TACIT Clustering Tools

List of TACIT Clustering Tools

Hierarchical Clustering
K-Means Clustering

Overview of Clustering Tools

Cluster analysis techniques automatically sort texts into groups based on similarities in the text itself, allowing researchers to identify new ways of grouping texts based on similarities that they have not pre-determined.

TACIT includes cluster analysis plugins that interface with two of the most widely used cluster analysis algorithms: k-means clustering and hierarchical clustering. The K-means clustering tool (MacQueen, 1967) aims to cluster texts into a user-specified number of cluster (or groups) such that the texts included in each cluster are the nearest to the cluster’s centroid (the prototypical document of that cluster), and have the farthest distance from other clusters’ centroids.

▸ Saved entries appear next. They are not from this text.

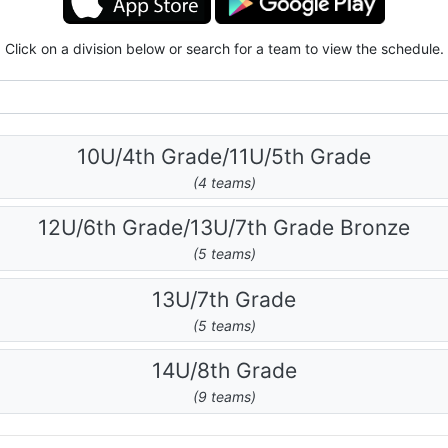
Click on a division below or search for a team to view the schedule.
10U/4th Grade/11U/5th Grade
(4 teams)
12U/6th Grade/13U/7th Grade Bronze
(5 teams)
13U/7th Grade
(5 teams)
14U/8th Grade
(9 teams)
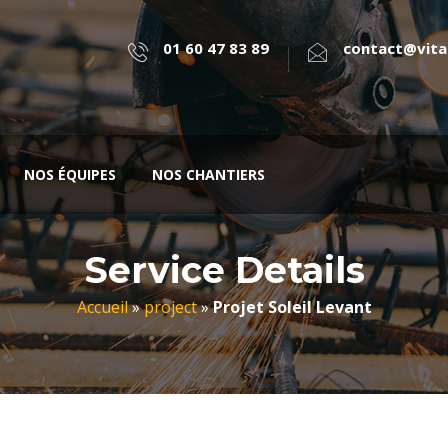
01 60 47 83 89
contact@vital
NOS ÉQUIPES
NOS CHANTIERS
Service Details
Accueil
»
project
»
Projet Soleil Levant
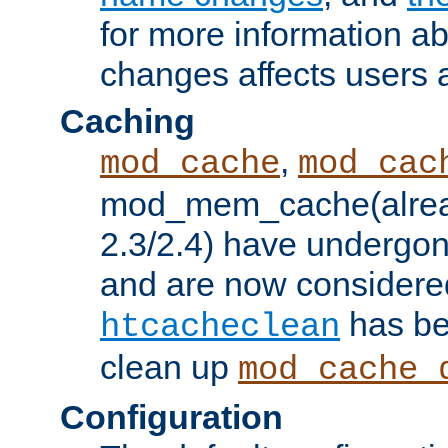
for more information a
changes affects users 
Caching
,
mod_cache
mod_cac
mod_mem_cache(alrea
2.3/2.4) have undergon
and are now considered
has be
htcacheclean
clean up
mod_cache_
Configuration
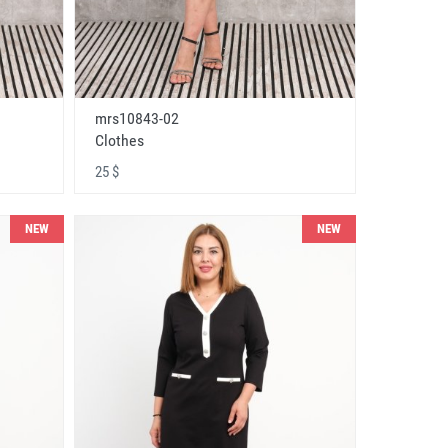
mrs10843-02
Clothes
25 $
NEW
NEW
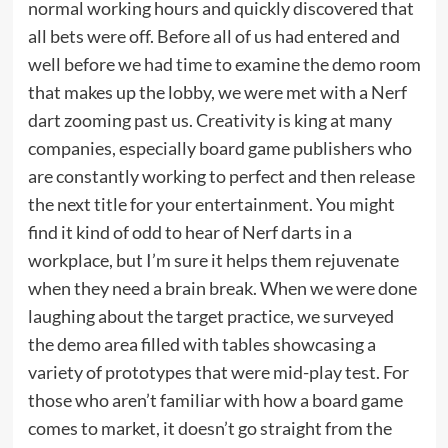
normal working hours and quickly discovered that
all bets were off. Before all of us had entered and
well before we had time to examine the demo room
that makes up the lobby, we were met with a Nerf
dart zooming past us. Creativity is king at many
companies, especially board game publishers who
are constantly working to perfect and then release
the next title for your entertainment. You might
find it kind of odd to hear of Nerf darts in a
workplace, but I’m sure it helps them rejuvenate
when they need a brain break. When we were done
laughing about the target practice, we surveyed
the demo area filled with tables showcasing a
variety of prototypes that were mid-play test. For
those who aren’t familiar with how a board game
comes to market, it doesn’t go straight from the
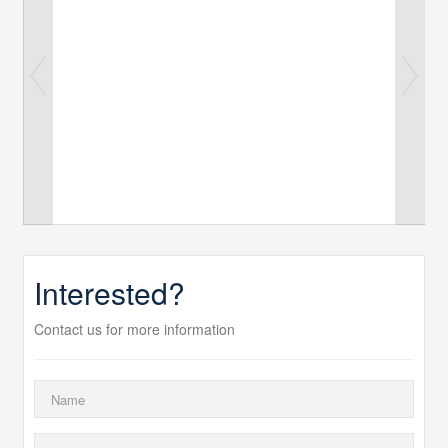
Interested?
Contact us for more information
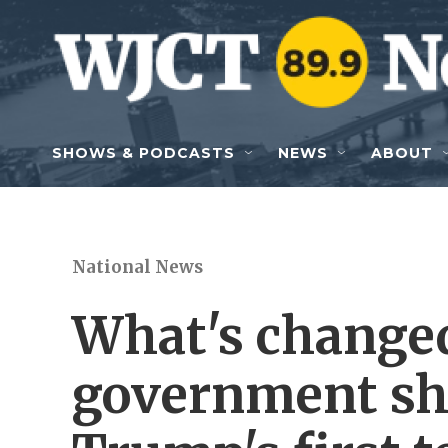
Skip to main content
SHOWS & PODCASTS
NEWS
ABOUT
National News
What's changed
government sh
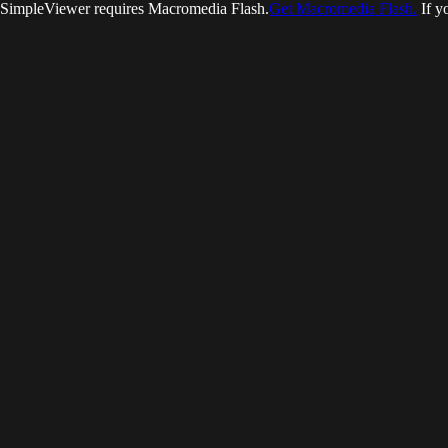
SimpleViewer requires Macromedia Flash.
Get Macromedia Flash.
If y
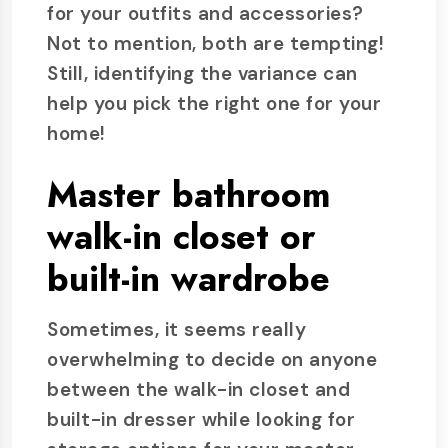
for your outfits and accessories?
Not to mention, both are tempting!
Still, identifying the variance can
help you pick the right one for your
home!
Master bathroom
walk-in closet or
built-in wardrobe
Sometimes, it seems really
overwhelming to decide on anyone
between the walk-in closet and
built-in dresser while looking for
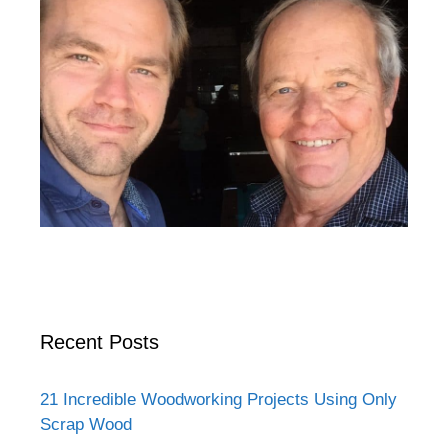
Recent Posts
21 Incredible Woodworking Projects Using Only
Scrap Wood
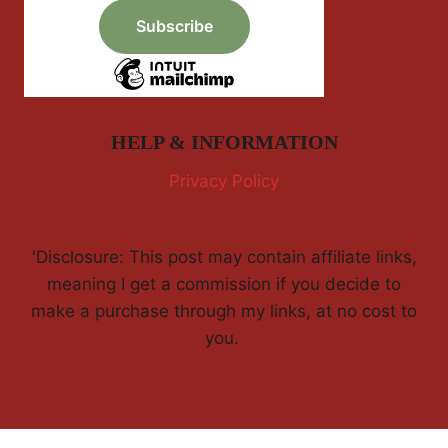
HELP & INFORMATION
Privacy Policy
'Disclosure: This post may contain affiliate links,
meaning I get a commission if you decide to
make a purchase through my links, at no cost to
you.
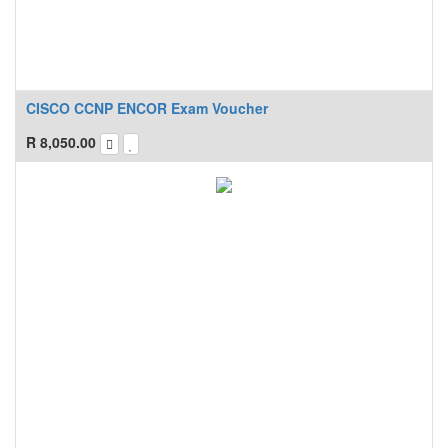
CISCO CCNP ENCOR Exam Voucher
R
8,050.00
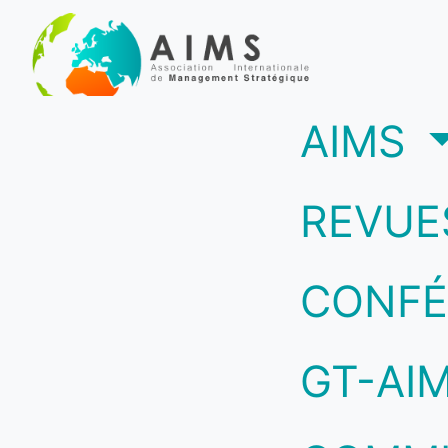
(c
AIMS
REVUE
CONFÉ
GT-AI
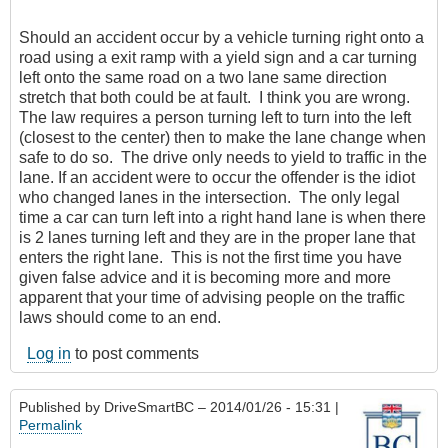
Should an accident occur by a vehicle turning right onto a
road using a exit ramp with a yield sign and a car turning
left onto the same road on a two lane same direction
stretch that both could be at fault. I think you are wrong.
The law requires a person turning left to turn into the left
(closest to the center) then to make the lane change when
safe to do so. The drive only needs to yield to traffic in the
lane. If an accident were to occur the offender is the idiot
who changed lanes in the intersection. The only legal
time a car can turn left into a right hand lane is when there
is 2 lanes turning left and they are in the proper lane that
enters the right lane. This is not the first time you have
given false advice and it is becoming more and more
apparent that your time of advising people on the traffic
laws should come to an end.
Log in
to post comments
Published by
DriveSmartBC
– 2014/01/26 - 15:31 |
Permalink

Hierarchical clustering (Johnson, 1967) by comparison does not require a prespecified number of clusters. Instead, this technique identifies the optimal number of clusters by starting with the assumption that all data points (in this case documents) belong to one cluster. The algorithm then splits this root cluster into smaller child clusters based on the degree of similarity between the documents. These child clusters are recursively divided further until only singleton clusters remain. which have the longest distance.